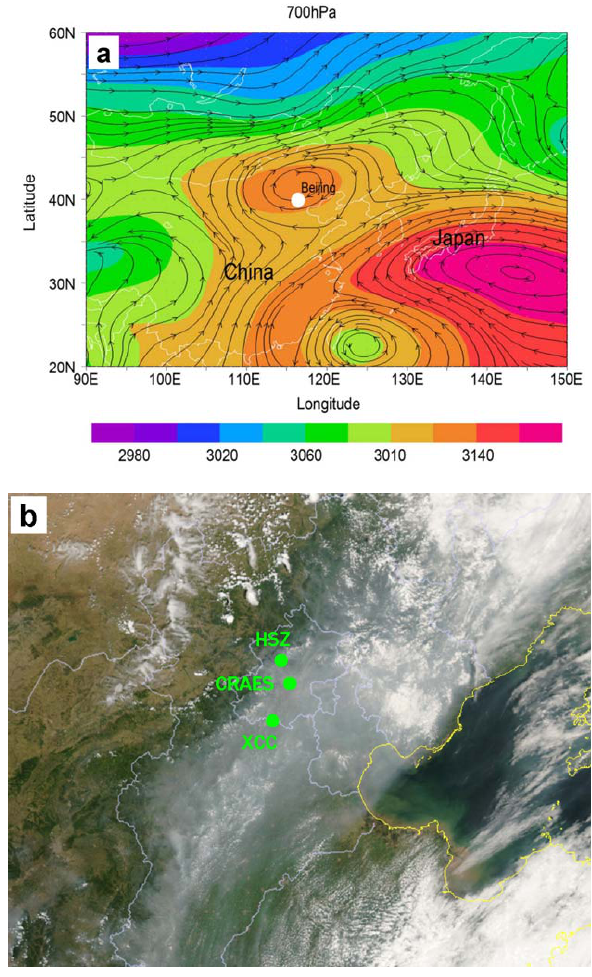
Figure 6. (a) Mean wind and geopotential height for a multi-day pollution episode on Fig. 6. (a) Mean wind and geopotential height for a multi-day pol- lution episode on 22–28 July 2008 (b) MODIS true-color imagery 22-28 July 2008 (b) MODIS true-color imagery on July 24. on 24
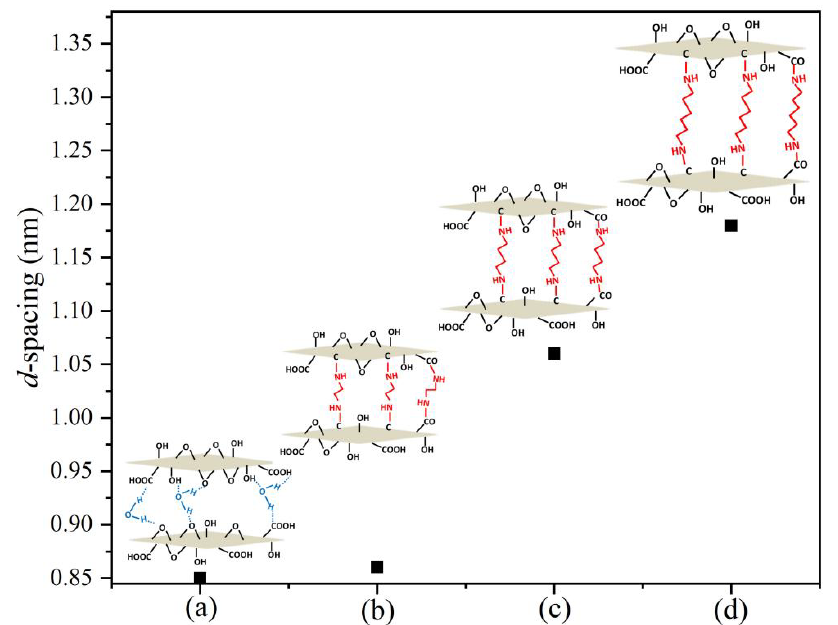
Figure 4. Change of spacing between BPPO/GO and three composite membranes: ( a ) BPPO/GO; ( b ) BPPO/EDA-GO; ( c ) BPPO/BDA-GO; ( d ) BPPO/HDA-GO.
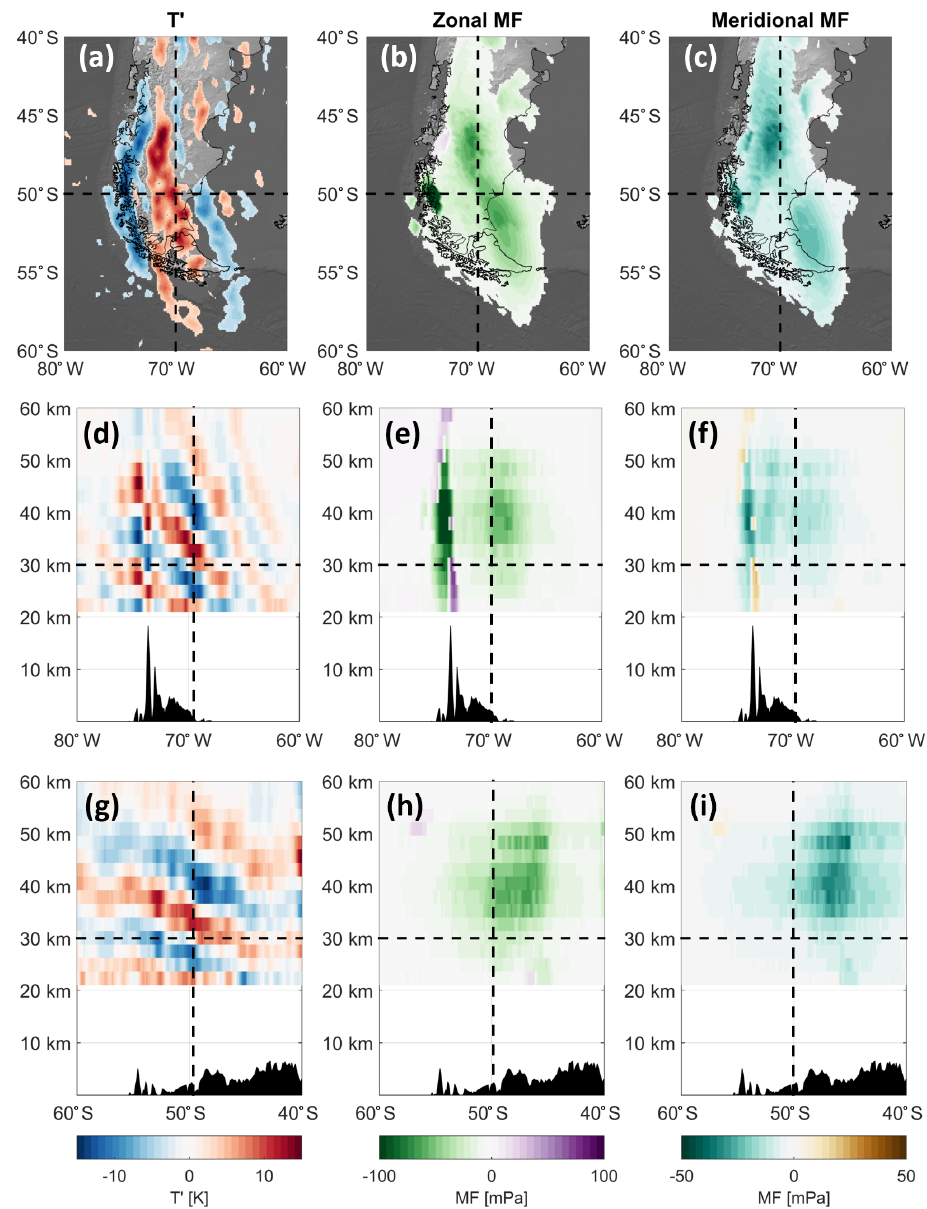
Figure 5. (a, d, g) T (cid:48) , (b, e, h) zonal MF and (c, f, i) meridional MF associated with the waves shown in Fig. 2. Panels (a–c) show maps at 30km altitude. (d–f) show data at 50 ◦ S, and (g–i) 70 ◦ W, both against height. Black shading in panels (d–i) shows surface topography, scaled by 5 for clarity. As in previous figures, the exponential increase in wave amplitude with altitude has been removed in (a, d, g) in order to highlight the vertical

▶ **ABOUT THIS EXERCISE**: Exact repetition of the material above is required, with the images removed.

▶ **ANSWER SECTION**:
Figure 6. (a) Mean wind and geopotential height for a multi-day pollution episode on Fig. 6. (a) Mean wind and geopotential height for a multi-day pol- lution episode on 22–28 July 2008 (b) MODIS true-color imagery 22-28 July 2008 (b) MODIS true-color imagery on July 24. on 24
Figure 4. Change of spacing between BPPO/GO and three composite membranes: ( a ) BPPO/GO; ( b ) BPPO/EDA-GO; ( c ) BPPO/BDA-GO; ( d ) BPPO/HDA-GO.
Figure 5. (a, d, g) T (cid:48) , (b, e, h) zonal MF and (c, f, i) meridional MF associated with the waves shown in Fig. 2. Panels (a–c) show maps at 30km altitude. (d–f) show data at 50 ◦ S, and (g–i) 70 ◦ W, both against height. Black shading in panels (d–i) shows surface topography, scaled by 5 for clarity. As in previous figures, the exponential increase in wave amplitude with altitude has been removed in (a, d, g) in order to highlight the vertical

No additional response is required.